_DATASET RECORDS_
====
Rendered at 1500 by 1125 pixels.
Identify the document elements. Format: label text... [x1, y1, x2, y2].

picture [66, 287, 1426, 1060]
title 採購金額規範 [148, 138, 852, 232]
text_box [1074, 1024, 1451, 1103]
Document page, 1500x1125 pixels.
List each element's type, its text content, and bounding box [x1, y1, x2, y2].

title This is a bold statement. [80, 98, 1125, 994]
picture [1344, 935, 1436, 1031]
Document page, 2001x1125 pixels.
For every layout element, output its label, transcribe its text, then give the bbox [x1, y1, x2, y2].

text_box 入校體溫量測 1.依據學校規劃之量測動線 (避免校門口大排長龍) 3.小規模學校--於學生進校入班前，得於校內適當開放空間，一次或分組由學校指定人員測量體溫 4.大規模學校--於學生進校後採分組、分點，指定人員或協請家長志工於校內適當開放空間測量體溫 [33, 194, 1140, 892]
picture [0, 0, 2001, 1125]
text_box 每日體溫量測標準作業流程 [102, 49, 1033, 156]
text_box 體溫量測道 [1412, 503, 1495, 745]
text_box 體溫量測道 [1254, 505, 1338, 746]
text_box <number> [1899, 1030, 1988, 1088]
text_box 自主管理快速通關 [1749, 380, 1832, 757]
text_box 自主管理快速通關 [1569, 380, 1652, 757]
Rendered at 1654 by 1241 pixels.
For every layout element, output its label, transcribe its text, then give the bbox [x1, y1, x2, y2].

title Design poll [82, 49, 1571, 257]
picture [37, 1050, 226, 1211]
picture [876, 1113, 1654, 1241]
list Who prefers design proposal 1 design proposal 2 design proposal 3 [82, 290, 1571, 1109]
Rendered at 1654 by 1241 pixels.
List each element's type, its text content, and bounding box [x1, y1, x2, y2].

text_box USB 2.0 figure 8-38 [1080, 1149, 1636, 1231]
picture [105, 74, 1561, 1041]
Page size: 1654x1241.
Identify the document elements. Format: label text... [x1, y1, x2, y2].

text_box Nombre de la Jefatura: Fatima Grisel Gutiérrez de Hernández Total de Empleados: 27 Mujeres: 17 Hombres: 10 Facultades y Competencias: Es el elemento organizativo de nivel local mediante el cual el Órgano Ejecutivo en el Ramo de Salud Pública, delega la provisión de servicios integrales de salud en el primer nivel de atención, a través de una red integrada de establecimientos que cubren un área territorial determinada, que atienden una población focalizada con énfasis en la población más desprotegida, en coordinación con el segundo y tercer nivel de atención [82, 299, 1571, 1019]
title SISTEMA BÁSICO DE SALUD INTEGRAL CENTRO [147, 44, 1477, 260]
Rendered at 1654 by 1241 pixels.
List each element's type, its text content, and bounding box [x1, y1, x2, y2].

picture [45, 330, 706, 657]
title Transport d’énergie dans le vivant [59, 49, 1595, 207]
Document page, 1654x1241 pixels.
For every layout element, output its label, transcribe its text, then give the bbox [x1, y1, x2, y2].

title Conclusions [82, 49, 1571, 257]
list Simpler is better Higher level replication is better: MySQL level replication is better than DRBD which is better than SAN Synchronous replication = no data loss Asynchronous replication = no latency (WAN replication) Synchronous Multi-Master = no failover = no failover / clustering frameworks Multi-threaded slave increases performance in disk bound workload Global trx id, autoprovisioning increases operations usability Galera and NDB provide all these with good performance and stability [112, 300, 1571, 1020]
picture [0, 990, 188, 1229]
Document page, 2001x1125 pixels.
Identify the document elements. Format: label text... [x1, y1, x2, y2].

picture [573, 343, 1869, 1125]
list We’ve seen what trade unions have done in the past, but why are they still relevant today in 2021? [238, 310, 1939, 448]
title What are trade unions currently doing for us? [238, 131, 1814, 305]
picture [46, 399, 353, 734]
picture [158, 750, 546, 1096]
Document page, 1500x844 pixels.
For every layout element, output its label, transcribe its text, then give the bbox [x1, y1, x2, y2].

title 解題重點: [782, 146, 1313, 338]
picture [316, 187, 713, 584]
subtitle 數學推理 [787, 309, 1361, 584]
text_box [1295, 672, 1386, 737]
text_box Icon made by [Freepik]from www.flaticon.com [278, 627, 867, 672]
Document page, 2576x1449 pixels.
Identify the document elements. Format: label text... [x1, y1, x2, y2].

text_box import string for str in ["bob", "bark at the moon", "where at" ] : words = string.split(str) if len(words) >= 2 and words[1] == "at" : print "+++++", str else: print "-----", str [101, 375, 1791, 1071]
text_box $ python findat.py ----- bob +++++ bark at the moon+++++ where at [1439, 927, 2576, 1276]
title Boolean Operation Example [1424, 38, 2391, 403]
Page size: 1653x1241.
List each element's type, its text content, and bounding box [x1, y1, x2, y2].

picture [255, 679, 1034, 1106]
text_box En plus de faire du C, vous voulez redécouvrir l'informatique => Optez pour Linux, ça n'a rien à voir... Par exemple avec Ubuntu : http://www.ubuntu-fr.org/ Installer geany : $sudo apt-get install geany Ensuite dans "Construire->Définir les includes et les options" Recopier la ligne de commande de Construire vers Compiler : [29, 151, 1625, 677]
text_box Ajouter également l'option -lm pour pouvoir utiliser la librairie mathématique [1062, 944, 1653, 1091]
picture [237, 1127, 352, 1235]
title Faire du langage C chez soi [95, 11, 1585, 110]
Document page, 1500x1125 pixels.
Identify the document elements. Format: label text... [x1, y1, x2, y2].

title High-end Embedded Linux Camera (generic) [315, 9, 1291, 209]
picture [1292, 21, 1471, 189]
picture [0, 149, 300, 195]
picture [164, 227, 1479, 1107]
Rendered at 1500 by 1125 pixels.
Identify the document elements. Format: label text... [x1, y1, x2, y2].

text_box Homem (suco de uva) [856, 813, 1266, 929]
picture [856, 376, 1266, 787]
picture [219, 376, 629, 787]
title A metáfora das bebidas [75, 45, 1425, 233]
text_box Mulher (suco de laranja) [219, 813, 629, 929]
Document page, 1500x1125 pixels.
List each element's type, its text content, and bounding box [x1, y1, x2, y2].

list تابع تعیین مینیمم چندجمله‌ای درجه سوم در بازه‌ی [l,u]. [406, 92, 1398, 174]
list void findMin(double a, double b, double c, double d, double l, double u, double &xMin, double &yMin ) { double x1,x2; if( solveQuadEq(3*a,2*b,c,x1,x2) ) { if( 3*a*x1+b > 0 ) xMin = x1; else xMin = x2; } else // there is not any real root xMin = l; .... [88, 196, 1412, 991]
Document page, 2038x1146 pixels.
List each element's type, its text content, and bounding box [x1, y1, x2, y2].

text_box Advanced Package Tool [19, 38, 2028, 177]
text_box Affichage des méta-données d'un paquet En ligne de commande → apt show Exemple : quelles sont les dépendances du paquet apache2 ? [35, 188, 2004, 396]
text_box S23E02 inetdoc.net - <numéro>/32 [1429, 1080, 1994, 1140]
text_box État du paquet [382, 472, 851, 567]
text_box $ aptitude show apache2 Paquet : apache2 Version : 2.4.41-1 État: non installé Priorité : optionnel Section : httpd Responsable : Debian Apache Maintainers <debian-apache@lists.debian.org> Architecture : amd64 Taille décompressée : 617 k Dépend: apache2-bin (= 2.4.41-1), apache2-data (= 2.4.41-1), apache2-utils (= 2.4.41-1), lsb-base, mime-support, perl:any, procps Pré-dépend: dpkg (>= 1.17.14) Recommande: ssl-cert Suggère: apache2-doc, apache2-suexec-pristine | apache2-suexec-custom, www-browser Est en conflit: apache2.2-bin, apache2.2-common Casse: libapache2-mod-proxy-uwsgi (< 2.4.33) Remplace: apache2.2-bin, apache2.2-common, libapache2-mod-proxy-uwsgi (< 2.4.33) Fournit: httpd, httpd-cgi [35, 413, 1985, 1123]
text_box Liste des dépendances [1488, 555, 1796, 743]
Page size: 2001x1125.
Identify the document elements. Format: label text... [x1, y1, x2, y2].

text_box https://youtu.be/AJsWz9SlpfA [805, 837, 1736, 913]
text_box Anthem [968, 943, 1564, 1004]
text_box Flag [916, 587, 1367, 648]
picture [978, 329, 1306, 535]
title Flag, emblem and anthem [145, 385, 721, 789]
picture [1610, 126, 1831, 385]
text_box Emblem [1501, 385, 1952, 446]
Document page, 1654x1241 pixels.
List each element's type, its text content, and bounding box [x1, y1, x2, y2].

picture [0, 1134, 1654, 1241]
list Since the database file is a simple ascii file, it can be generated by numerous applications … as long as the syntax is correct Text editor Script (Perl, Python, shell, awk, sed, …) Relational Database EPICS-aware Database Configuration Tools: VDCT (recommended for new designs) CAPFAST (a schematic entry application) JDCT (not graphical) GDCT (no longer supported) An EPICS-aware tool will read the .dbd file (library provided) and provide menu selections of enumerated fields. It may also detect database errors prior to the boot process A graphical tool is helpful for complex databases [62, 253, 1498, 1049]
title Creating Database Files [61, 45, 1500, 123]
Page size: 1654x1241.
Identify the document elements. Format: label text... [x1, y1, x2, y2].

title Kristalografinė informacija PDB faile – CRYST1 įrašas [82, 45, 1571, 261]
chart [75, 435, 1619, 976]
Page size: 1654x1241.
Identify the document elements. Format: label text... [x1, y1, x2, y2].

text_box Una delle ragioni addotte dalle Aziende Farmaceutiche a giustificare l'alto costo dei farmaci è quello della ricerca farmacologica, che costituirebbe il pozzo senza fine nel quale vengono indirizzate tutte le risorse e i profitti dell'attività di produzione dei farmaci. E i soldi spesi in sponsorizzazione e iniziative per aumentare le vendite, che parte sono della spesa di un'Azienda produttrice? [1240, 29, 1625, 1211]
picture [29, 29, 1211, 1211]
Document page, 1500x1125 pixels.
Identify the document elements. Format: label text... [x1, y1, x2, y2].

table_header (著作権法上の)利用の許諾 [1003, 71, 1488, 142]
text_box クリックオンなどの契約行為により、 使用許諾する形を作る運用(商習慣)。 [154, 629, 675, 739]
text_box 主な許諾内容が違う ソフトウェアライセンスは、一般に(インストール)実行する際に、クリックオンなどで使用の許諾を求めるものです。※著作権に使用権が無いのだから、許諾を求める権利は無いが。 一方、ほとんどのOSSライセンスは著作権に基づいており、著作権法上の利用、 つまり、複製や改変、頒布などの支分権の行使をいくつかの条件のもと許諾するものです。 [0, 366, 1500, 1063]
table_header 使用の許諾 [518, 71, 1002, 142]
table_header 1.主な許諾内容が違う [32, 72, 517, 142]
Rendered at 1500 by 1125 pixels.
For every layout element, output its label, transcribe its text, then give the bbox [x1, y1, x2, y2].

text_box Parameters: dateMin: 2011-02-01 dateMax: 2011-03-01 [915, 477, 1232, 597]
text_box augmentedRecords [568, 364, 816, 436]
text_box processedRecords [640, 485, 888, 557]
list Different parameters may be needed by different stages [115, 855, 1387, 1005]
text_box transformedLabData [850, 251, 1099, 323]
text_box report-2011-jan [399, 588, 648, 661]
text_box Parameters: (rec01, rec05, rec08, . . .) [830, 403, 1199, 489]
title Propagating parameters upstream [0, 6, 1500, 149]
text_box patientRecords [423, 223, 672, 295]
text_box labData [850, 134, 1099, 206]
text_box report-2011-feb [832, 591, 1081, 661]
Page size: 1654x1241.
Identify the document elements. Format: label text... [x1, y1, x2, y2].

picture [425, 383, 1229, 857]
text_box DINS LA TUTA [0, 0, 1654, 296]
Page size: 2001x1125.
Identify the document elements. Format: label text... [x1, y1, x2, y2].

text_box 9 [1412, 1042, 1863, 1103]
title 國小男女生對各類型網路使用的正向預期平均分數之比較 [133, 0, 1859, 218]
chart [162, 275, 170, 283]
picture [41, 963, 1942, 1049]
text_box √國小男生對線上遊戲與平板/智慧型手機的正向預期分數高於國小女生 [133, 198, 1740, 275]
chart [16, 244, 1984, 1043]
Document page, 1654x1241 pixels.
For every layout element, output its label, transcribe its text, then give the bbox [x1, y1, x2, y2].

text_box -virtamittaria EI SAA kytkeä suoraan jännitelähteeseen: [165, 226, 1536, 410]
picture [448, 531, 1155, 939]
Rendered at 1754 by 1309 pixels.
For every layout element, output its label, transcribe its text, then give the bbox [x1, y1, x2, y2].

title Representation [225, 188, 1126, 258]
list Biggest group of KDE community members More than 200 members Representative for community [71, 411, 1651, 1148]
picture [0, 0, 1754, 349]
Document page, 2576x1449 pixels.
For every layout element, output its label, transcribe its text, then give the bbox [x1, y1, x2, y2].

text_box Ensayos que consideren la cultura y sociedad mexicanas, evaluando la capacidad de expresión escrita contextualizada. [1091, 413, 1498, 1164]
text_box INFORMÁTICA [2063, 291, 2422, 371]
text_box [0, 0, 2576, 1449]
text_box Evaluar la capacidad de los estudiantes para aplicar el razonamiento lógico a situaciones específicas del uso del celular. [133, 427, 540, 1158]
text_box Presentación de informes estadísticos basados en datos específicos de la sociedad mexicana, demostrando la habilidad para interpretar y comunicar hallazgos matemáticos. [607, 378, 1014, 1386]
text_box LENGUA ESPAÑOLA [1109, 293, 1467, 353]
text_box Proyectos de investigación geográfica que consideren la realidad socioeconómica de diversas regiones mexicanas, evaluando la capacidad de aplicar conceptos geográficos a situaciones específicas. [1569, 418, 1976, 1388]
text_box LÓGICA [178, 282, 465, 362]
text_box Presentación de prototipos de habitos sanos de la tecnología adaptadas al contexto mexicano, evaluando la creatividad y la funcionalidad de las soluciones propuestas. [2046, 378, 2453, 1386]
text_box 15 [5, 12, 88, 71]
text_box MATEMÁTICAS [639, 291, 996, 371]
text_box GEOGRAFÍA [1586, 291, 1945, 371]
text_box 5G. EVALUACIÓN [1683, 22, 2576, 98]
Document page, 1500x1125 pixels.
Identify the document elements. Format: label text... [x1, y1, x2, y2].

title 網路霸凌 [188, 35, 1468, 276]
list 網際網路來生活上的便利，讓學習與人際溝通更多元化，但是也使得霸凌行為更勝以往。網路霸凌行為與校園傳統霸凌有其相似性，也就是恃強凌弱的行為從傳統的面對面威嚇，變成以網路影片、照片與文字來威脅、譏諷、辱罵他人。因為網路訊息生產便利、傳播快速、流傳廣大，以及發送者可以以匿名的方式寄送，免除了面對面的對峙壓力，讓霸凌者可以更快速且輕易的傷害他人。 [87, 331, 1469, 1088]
====
_DIRECTION_
Rewrite the data from the very first line through the line that contains "picture [1344, 935, 1436, 1031]", replacing "pixels" with "points" and keeping everything else the same.

_TASK RESULT_
Rendered at 1500 by 1125 points.
Identify the document elements. Format: label text... [x1, y1, x2, y2].

picture [66, 287, 1426, 1060]
title 採購金額規範 [148, 138, 852, 232]
text_box [1074, 1024, 1451, 1103]
Document page, 1500x1125 points.
List each element's type, its text content, and bounding box [x1, y1, x2, y2].

title This is a bold statement. [80, 98, 1125, 994]
picture [1344, 935, 1436, 1031]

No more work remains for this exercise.